The HED diet significantly increased body weight and body fat mass, even with similar caloric intake compared to the control group after week one. Microbiota dysbiosis, characterized by decreased bacterial diversity and altered abundance of specific taxa (increased Firmicutes, decreased Bacteroidetes), was observed within one week of initiating the HED diet. Significant microglia activation in the intermediate NTS was evident after four weeks and was more pronounced after 26 weeks. Marked hepatic lipidosis was observed after four weeks on the HED diet, with no significant progression observed by 26 weeks. The long-term HED diet also resulted in significant changes in the serum cytokine profile, including increased levels of certain pro-inflammatory markers (e.g., FGFβ, MCP-1, MIP-1α, TGFβ) and decreased levels of others (e.g., IFNγ, IL-5).

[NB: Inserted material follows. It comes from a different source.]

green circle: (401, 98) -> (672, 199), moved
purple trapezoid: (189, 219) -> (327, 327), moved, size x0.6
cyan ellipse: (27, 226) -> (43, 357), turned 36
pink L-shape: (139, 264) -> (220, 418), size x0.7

The results support the hypothesis that long-term HED diet consumption leads to a cascade of events starting with rapid microbiota dysbiosis. This gut dysbiosis may trigger inflammation and subsequent metabolic changes leading to increased fat accumulation in both the liver and adipose tissue. Microglia activation in the NTS indicates a neuroinflammatory response to the metabolic changes triggered by the HED diet. The changes in serum cytokine levels reflect the systemic inflammatory state associated with long-term HED diet consumption. The study highlights the complex interplay between diet, gut microbiota, liver function, and neuroinflammation in the development of obesity.

This study demonstrates the long-term effects of a high-energy-density diet, revealing a temporal sequence of events starting with gut dysbiosis and progressing to hepatic steatosis, neuroinflammation, and systemic inflammation. Future research could focus on the specific mechanisms by which microbiota dysbiosis contributes to hepatic steatosis and neuroinflammation, and on potential therapeutic interventions targeting the gut-liver-brain axis.

The study used only male Sprague-Dawley rats, limiting the generalizability of the findings to other species and sexes. The specific mechanisms underlying the observed changes in the gut microbiome and cytokine profiles were not fully elucidated. Future studies should investigate potential sex differences and explore the specific molecular pathways involved in the development of these obesity-related complications.